The preparation for the show in Zurich feels as if the process itself is part of the final work. For the past months the curator, Ann-Kathrin and I have held an ongoing dialogue nurturing ideas and exchanging texts by Anne Carson and Bernadette Mayer to name a few, which will feed into a publication accompanying the show. It will act as an experimental piece taking a life of its own - A collective discourse between female artists and writers, exploring varying outlets of communication and multiple points of view.
I’m not sure if there is one specific or definitive concept for the show. Holding onto the verbal and the visual simultaneously, it will be dealing with thoughts around the fluid, the malleable, the innumerable. It will include new paintings and display structures customized for the gallery space.
It’s a really special project. I’m definitely learning a lot from working in the midst of a pandemic, embracing a new dynamic and an ever-changing reality, finding inspiration in the present moment not forcibly reaching completion. I’m excited to see how things will unfold.
My grandmother was a sculptor, and my grandfather supported the arts so there were many works and art books around the house. I remember a small book of erotic drawings by Picasso which I liked, de Kooning's Woman series and the gnarly elongated figures of Schiele and Toulouse-Lautrec.
Drawing is an intimate portal to freedom. I draw everywhere. Sometimes in the studio, yet I prefer to draw when I’m alone, at home. Hours spent in the studio are usually dedicated to painting.
While the top layer of paint is still wet, I start. I like the ability to change, cover and re-work some areas in that sort of timeframe before the paint dries up and the image is ‘sealed’. I guess I’m trying to reach a balance with my ability to control and to stay open to the element of surprise.
Each work has a different rhythm, some can take weeks to become ‘resolved’ as the figure shape-shifts. I get excited when things go wrong and I’m forced to find new solutions.
I don’t really restrict my palette. It’s a matter of a trial and error and I go with my gut.
I like to look at colours in nature. I recently printed some pictures of sea creatures that may have filtered into my work – sea slugs and anemones, octopi, starfish... Maybe it’s an extension of my infatuation with the ocean, the inside, the boundless. Sometimes more specific - the red of the figure in ‘double negation’ came from an alabaster figurine of Astarte (The Canaanite equivalent to Venus), which has ruby stones embedded in her eyes and in her navel.

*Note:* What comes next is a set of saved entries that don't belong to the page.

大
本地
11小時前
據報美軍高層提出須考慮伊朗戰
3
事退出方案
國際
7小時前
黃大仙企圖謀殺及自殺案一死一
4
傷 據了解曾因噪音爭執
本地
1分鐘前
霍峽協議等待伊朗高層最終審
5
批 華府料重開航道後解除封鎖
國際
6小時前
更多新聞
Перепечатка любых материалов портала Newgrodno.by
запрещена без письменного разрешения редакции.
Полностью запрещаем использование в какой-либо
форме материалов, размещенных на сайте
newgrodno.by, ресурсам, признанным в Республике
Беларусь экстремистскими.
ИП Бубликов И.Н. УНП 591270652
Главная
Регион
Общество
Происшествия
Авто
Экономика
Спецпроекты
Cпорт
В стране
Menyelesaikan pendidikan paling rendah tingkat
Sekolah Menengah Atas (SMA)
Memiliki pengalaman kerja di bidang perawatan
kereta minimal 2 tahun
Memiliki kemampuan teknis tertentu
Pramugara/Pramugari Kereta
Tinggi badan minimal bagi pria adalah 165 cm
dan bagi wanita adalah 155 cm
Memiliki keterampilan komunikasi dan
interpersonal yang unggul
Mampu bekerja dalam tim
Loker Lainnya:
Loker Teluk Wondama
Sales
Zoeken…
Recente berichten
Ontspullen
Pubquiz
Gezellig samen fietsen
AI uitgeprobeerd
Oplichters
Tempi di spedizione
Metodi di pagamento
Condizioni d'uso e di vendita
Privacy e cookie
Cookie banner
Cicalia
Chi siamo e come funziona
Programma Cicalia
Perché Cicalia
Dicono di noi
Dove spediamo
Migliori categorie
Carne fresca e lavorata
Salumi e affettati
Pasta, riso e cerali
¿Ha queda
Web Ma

I collect images as a way of constantly feeding my visual curiosity. It helps me to understand where I want to go next. A composition or a sense of movement can initiate a painting, although it happens very quickly, I lose the original reference after I get what I need.
There is no conscious decision... I guess I stop once I feel that I’m interested in the character. It can be frustrating when they come out as too spooky or too pleasing to look at - but yes, I need them to carry some kind of eeriness otherwise I tend to get bored.
Not always – some of them are looking outward, avoiding eye contact or just daydreaming, fantasising about a different world perhaps. But when they do stare right back at you, they judge, they seduce, they will take everything you have. I think they are looking through me first and only then they reach the viewer.
Before working this way, I made paintings which had areas left ‘unfinished’ – the blank canvas and initial sketch left visible. I think I was struggling with the question of when is a painting finished and what does it really mean? I wanted to reflect positively on absence, lack.
Working through the paint before it was dry was serendipitous. A tutor noticed it and said my marks were about removal. I became a bit obsessed with the gesture of taking away, scraping and revealing. Using my ‘ruined’ hardened brushes, I started making figures that way, studying my own language. It felt like I was finding something that was naturally mine, that could go on forever.
The negative space is a powerful concept and I think it is very much needed in today’s chaotic climate, where everything needs to be available - on display, on-demand - consumable.
That title came about when I was reading The Laugh of the Medusa by Hélène Cixous. She urges women to use their own bodies as a way to communicate and to go against the oppressive nature of western ‘logical’ thought. She calls them to become more dominant in the field of literature by using their desires and to create their own language for themselves - ‘The language of 1,000 tongues which knows neither enclosure nor death. To life she refuses nothing. Her language does not contain, it carries; it does not hold back, it makes possible.’
The blue in that work seemed to me like a big fearless river so I’ve merged it together. If a title doesn’t come to me intuitively, I take words from songs, poems or books, anything that triggers me. I like to play with it.
These days it seems so hard to think long into the future or to plan anything at all. I want to take the time to make without much external pressures, trying new materials, surfaces and scales, and perhaps having more than one figure in each work. I’m curious to see how it will evolve!
It’s is always there, wide open. It makes me feel safe to know my hands can make something come to life. It goes beyond conventional language; I love how it speaks without using any words. And although it is such a private, independent act, it has the ability to reach and touch everyone.